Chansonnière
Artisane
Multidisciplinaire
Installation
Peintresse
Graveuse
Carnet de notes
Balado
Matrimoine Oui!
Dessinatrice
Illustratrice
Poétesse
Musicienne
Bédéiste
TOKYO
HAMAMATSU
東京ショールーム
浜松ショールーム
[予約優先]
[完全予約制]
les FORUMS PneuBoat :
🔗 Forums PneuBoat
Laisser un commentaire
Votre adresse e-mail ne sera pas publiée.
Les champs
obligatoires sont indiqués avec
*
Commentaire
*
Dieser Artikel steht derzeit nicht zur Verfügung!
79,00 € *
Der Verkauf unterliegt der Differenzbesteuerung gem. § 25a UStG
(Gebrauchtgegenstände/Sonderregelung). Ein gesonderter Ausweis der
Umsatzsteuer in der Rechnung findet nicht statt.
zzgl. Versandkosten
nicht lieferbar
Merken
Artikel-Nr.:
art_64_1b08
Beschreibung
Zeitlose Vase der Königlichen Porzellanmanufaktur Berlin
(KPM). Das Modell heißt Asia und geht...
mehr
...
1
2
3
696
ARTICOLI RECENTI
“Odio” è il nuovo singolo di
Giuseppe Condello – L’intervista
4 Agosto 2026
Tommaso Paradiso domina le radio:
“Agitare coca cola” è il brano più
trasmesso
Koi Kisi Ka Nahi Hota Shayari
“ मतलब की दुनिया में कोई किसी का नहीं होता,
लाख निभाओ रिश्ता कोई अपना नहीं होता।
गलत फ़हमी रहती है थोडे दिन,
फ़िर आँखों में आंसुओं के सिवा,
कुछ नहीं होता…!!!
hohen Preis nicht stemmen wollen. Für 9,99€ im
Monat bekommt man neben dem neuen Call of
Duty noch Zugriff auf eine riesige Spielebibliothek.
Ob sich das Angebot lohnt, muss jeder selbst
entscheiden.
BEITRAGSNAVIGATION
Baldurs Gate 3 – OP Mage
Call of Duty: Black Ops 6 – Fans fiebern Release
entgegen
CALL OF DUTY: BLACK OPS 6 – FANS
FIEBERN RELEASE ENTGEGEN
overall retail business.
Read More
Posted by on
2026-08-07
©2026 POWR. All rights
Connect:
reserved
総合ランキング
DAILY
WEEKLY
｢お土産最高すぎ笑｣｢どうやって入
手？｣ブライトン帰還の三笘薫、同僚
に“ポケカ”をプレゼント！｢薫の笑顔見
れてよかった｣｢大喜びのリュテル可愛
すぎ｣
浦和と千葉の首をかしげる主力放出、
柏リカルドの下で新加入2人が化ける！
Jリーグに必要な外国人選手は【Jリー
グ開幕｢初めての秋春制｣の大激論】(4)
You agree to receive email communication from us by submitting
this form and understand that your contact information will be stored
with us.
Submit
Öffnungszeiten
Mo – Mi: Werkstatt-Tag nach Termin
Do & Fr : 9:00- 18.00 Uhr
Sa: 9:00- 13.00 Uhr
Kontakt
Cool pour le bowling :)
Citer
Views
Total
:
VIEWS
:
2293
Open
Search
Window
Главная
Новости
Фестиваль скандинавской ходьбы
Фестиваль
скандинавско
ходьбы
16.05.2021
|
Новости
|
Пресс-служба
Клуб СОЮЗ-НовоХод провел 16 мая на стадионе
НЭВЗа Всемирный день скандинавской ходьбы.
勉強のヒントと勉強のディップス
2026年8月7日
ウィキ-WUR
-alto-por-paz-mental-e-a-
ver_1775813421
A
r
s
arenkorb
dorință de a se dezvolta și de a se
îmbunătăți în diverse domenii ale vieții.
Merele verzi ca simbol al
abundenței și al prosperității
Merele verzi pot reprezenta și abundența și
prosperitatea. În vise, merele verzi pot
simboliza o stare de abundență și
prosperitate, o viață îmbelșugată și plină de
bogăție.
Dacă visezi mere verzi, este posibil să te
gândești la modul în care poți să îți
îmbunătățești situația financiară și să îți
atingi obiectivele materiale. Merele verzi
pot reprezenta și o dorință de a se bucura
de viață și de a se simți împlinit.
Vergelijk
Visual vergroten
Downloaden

-*-

* WHAT THIS TASK INVOLVES: Return every line of the listing, word for word.

* ANSWER FOR THE TASK:
Chansonnière
Artisane
Multidisciplinaire
Installation
Peintresse
Graveuse
Carnet de notes
Balado
Matrimoine Oui!
Dessinatrice
Illustratrice
Poétesse
Musicienne
Bédéiste
TOKYO
HAMAMATSU
東京ショールーム
浜松ショールーム
[予約優先]
[完全予約制]
les FORUMS PneuBoat :
🔗 Forums PneuBoat
Laisser un commentaire
Votre adresse e-mail ne sera pas publiée.
Les champs
obligatoires sont indiqués avec
*
Commentaire
*
Dieser Artikel steht derzeit nicht zur Verfügung!
79,00 € *
Der Verkauf unterliegt der Differenzbesteuerung gem. § 25a UStG
(Gebrauchtgegenstände/Sonderregelung). Ein gesonderter Ausweis der
Umsatzsteuer in der Rechnung findet nicht statt.
zzgl. Versandkosten
nicht lieferbar
Merken
Artikel-Nr.:
art_64_1b08
Beschreibung
Zeitlose Vase der Königlichen Porzellanmanufaktur Berlin
(KPM). Das Modell heißt Asia und geht...
mehr
...
1
2
3
696
ARTICOLI RECENTI
“Odio” è il nuovo singolo di
Giuseppe Condello – L’intervista
4 Agosto 2026
Tommaso Paradiso domina le radio:
“Agitare coca cola” è il brano più
trasmesso
Koi Kisi Ka Nahi Hota Shayari
“ मतलब की दुनिया में कोई किसी का नहीं होता,
लाख निभाओ रिश्ता कोई अपना नहीं होता।
गलत फ़हमी रहती है थोडे दिन,
फ़िर आँखों में आंसुओं के सिवा,
कुछ नहीं होता…!!!
hohen Preis nicht stemmen wollen. Für 9,99€ im
Monat bekommt man neben dem neuen Call of
Duty noch Zugriff auf eine riesige Spielebibliothek.
Ob sich das Angebot lohnt, muss jeder selbst
entscheiden.
BEITRAGSNAVIGATION
Baldurs Gate 3 – OP Mage
Call of Duty: Black Ops 6 – Fans fiebern Release
entgegen
CALL OF DUTY: BLACK OPS 6 – FANS
FIEBERN RELEASE ENTGEGEN
overall retail business.
Read More
Posted by on
2026-08-07
©2026 POWR. All rights
Connect:
reserved
総合ランキング
DAILY
WEEKLY
｢お土産最高すぎ笑｣｢どうやって入
手？｣ブライトン帰還の三笘薫、同僚
に“ポケカ”をプレゼント！｢薫の笑顔見
れてよかった｣｢大喜びのリュテル可愛
すぎ｣
浦和と千葉の首をかしげる主力放出、
柏リカルドの下で新加入2人が化ける！
Jリーグに必要な外国人選手は【Jリー
グ開幕｢初めての秋春制｣の大激論】(4)
You agree to receive email communication from us by submitting
this form and understand that your contact information will be stored
with us.
Submit
Öffnungszeiten
Mo – Mi: Werkstatt-Tag nach Termin
Do & Fr : 9:00- 18.00 Uhr
Sa: 9:00- 13.00 Uhr
Kontakt
Cool pour le bowling :)
Citer
Views
Total
:
VIEWS
:
2293
Open
Search
Window
Главная
Новости
Фестиваль скандинавской ходьбы
Фестиваль
скандинавско
ходьбы
16.05.2021
|
Новости
|
Пресс-служба
Клуб СОЮЗ-НовоХод провел 16 мая на стадионе
НЭВЗа Всемирный день скандинавской ходьбы.
勉強のヒントと勉強のディップス
2026年8月7日
ウィキ-WUR
-alto-por-paz-mental-e-a-
ver_1775813421
A
r
s
arenkorb
dorință de a se dezvolta și de a se
îmbunătăți în diverse domenii ale vieții.
Merele verzi ca simbol al
abundenței și al prosperității
Merele verzi pot reprezenta și abundența și
prosperitatea. În vise, merele verzi pot
simboliza o stare de abundență și
prosperitate, o viață îmbelșugată și plină de
bogăție.
Dacă visezi mere verzi, este posibil să te
gândești la modul în care poți să îți
îmbunătățești situația financiară și să îți
atingi obiectivele materiale. Merele verzi
pot reprezenta și o dorință de a se bucura
de viață și de a se simți împlinit.
Vergelijk
Visual vergroten
Downloaden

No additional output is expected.